Much like the first phase, with some insults for one of the state’s key players thrown in for effect.
Lawyers with the U.S. Justice Department and minority groups said in closing arguments in federal court Tuesday that state lawmakers illegally targeted Latino and African-American voters when redrawing congressional districts in 2011.
Meanwhile, lawyers for the Texas attorney general reiterated their claims that the 2011 redistricting was the product of political concerns — incumbent protection and attempting to secure Republican seats in the GOP-led Legislature — not intentional discrimination.
However, the state’s attorney making its closing arguments in defense of the Legislature’s congressional redistricting plan, came under heavy questioning from the federal three-judge panel hearing the case, with most of the questions asked by the two judges appointed by Republican presidents.
District Judge Xavier Rodriguez, appointed by President George W. Bush, asked Texas Assistant Solicitor General Matthew Frederick about a string of emails from Eric Opiela, then counsel for U.S. Rep.

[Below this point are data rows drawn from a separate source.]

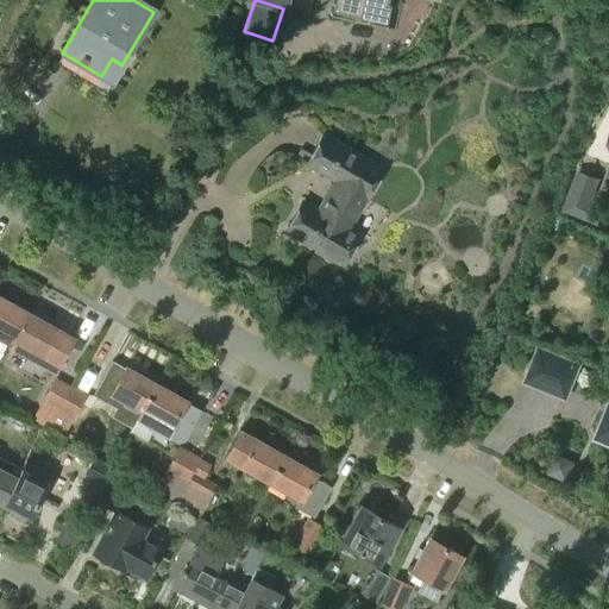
[(334,0),(333,8),(383,20),(388,0),(334,0)]
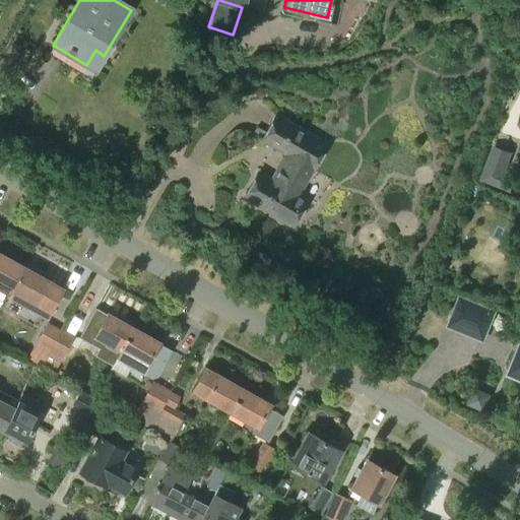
[(311,171),(325,146),(274,116),(260,140),(284,154),(269,181),(258,174),(244,198),(291,225),(305,202),(287,191),(303,166),(311,171)]
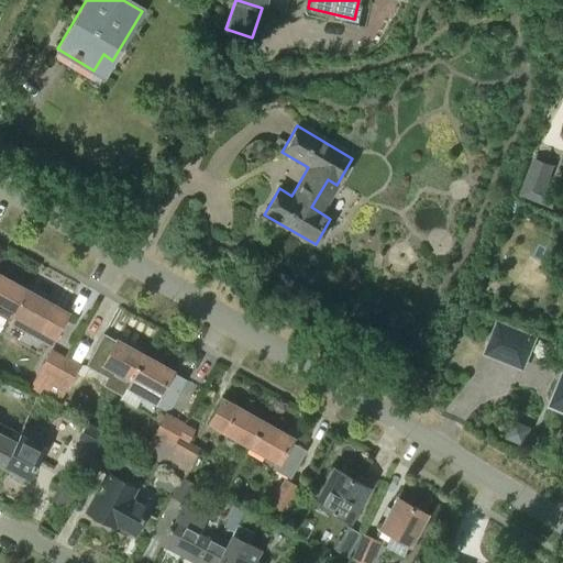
[(533,161),(520,196),(541,203),(554,168),(533,161)]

Lamar Smith, R-San Antonio, which focused on Anglo voters.
Frederick responded that while Opiela had some role in the redistricting process, that role was limited. He went on to describe Opiela as “an endless source of ideas,” adding “most of which were bad.”
Someone write that down so we can haul it out the next time Opiela runs for something. “Endless ideas, most of which were bad”, that’s comedy gold. Anyway, as was the case with Phase One of the trial, this phase was partly about whether or not the maps are lawful or discriminatory, and partly about whether Texas should be subject to preclearance again, this time under Section 3 of the Voting Rights Act. We still have to get through the two-phase trial over the 2013 maps before we can get to a decision and the inevitable appeals. As yet, the next trial has not been scheduled.